Here are some examples of solving several problems:

• To determine the period of the diffraction grating, the following experiment is carried out: a monochromatic light source whose wavelength is a known quantity is taken. Using lenses, a parallel wave front is formed, that is, conditions are created for Fraunhofer diffraction. Then this front is directed to a diffraction grating, the period of which is unknown. In the resulting picture, angles for different orders are measured using a goniometer. Then, according to the formula, the value of the unknown period is calculated. We carry out this calculation with a specific example.

Let the wavelength of light be 500 nm, and the angle for the first diffraction order is 21 ^o . From these data, it is necessary to determine the period of the diffraction grating d.

Using the lattice equation, we express d and substitute the data:

d = m * λ / sin (θ _m ) = 1 * 500 * 10 ^-9 / sin (21 ^o ) ≈ 1.4 μm.

Then the lattice constant N is equal to:

N = 1 / d ≈ 714 strokes per 1 mm.

• Light normally falls on a diffraction grating having a period of 5 μm. Knowing that the wavelength is λ = 600 nm, it is necessary to find the angles at which the first and second order maxima appear.

For the first maximum we get:

sin (θ ₁ ) = λ / d => θ ₁ = arcsin (λ / d) ≈ 6.9 ^o .

The second maximum appears for the angle θ ₂ :

θ ₂ = arcsin (2 * λ / d) ≈ 13.9 ^o .

• Monochromatic light is incident on a diffraction grating with a period of 2 μm. Its wavelength is 550 nm.
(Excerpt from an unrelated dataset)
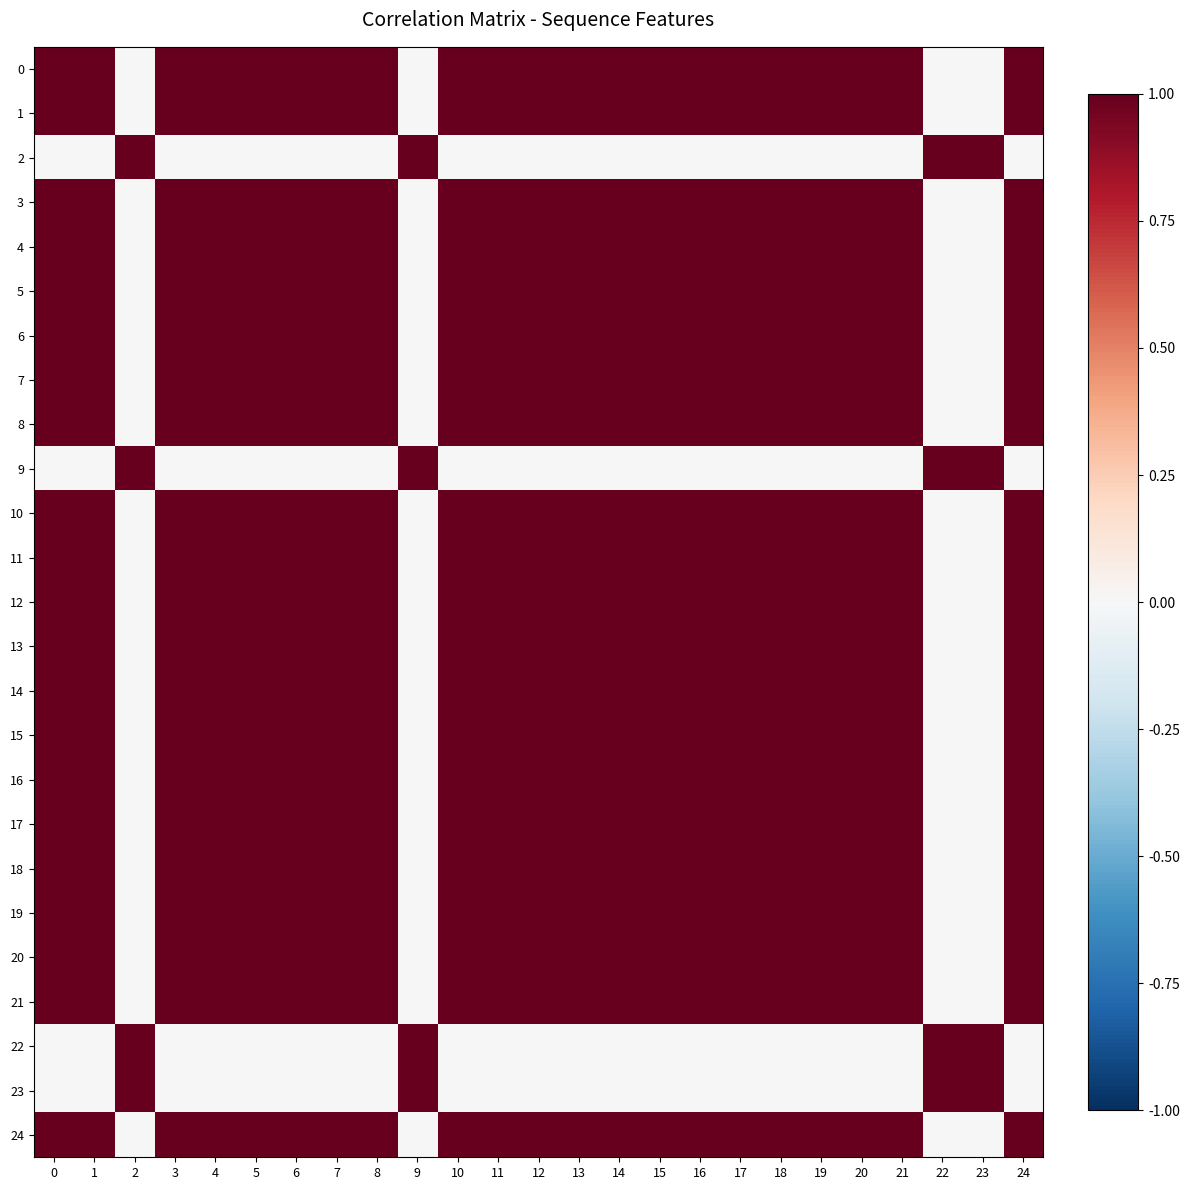

Count the number of categories in the chart.

25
It is necessary to find how many diffraction orders appear on the resulting picture on the screen.

This type of problem is solved as follows: first, the dependence of the angle θ _m on the diffraction order for the conditions of the problem should be determined. After this, it will be necessary to take into account that the sine function cannot take values ​​greater than one. The latter fact will provide an answer to this problem. We perform the described actions:

sin (θ _m ) = m * λ / d = 0.275 * m.

This equality shows that for m = 4 the expression on the right-hand side will become 1.1, and for m = 3 it will be 0.825. This means that using a diffraction grating with a period of 2 μm at a wavelength of 550 nm, a maximum of the 3rd diffraction order can be obtained.

The task of calculating the resolution of the grating

Suppose that for the experiment they are going to use a diffraction grating with a period of 10 μm. It is necessary to calculate at what minimum length the waves near λ = 580 nm can differ, so that they appear as separate maxima on the screen.

The answer to this problem is related to determining the resolving power of the lattice under consideration for a given wavelength. So, the two waves can differ by Δλ> λ / (m * N). Since the lattice constant is inversely proportional to the period d, this expression can be written as follows:

Δλ> λ * d / m.

Now for the wavelength λ = 580 nm, we write the lattice equation:

sin (θ _m ) = m * λ / d = 0.058 * m.

Whence we get that the maximum order m will be 17. Substituting this number in the formula for Δλ, we have:

Δλ> 580 * 10 ^-9 * 10 * 10 ^-6 / 17 = 3.4 * 10 ^-13 or 0.00034 nm.

We obtained a very high resolution when the period of the diffraction grating is 10 μm. In practice, as a rule, it is not achieved due to the low intensities of the maxima of high diffraction orders.